Comment 7 Doug Ledford 2002-05-20 20:59:55 UTC
wgbrooks:

Your probably is definately different than the original post.  First, the
original post is about RH 7.3 (which uses Justin's aic7xxx driver by default)
while your problem is with RH 7.2 (which uses my aic7xxx driver by default, and
those two drivers are vastly different).  Further, the original poster has
already confirmed that in his case switching from the aic7xxx to aic7xxx_old
driver solved his problem.  In your case you say that both aic7xxx drivers fail.

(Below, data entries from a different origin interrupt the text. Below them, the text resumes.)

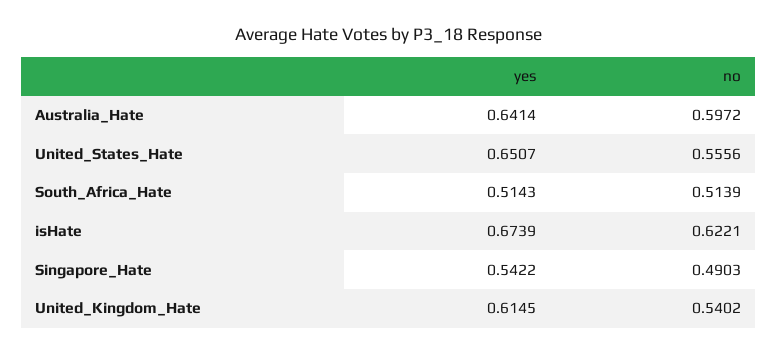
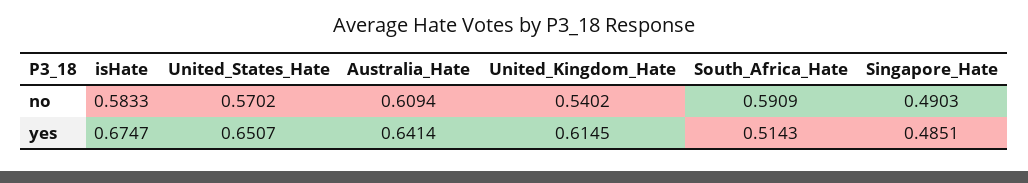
no, Australia_Hate: 0.5972 -> 0.6094
no, United_States_Hate: 0.5556 -> 0.5702
no, South_Africa_Hate: 0.5139 -> 0.5909
yes, isHate: 0.6739 -> 0.6747
no, isHate: 0.6221 -> 0.5833
yes, Singapore_Hate: 0.5422 -> 0.4851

 Finally, the original post specifically talks about a failure with messages
involving invalid SCBs while your report talks about bus resets locking the
system up.  These are vastly different symptoms and will require different fixes
to solve.  Having them both in the same bug report makes it almost impossible to
track when each bug gets fixed.  That's why I asked you to open a new bug
report, not to append to this one.

Comment 8 Dave Jones 2003-12-17 03:16:48 UTC
closing due to inactivity and pending EOL.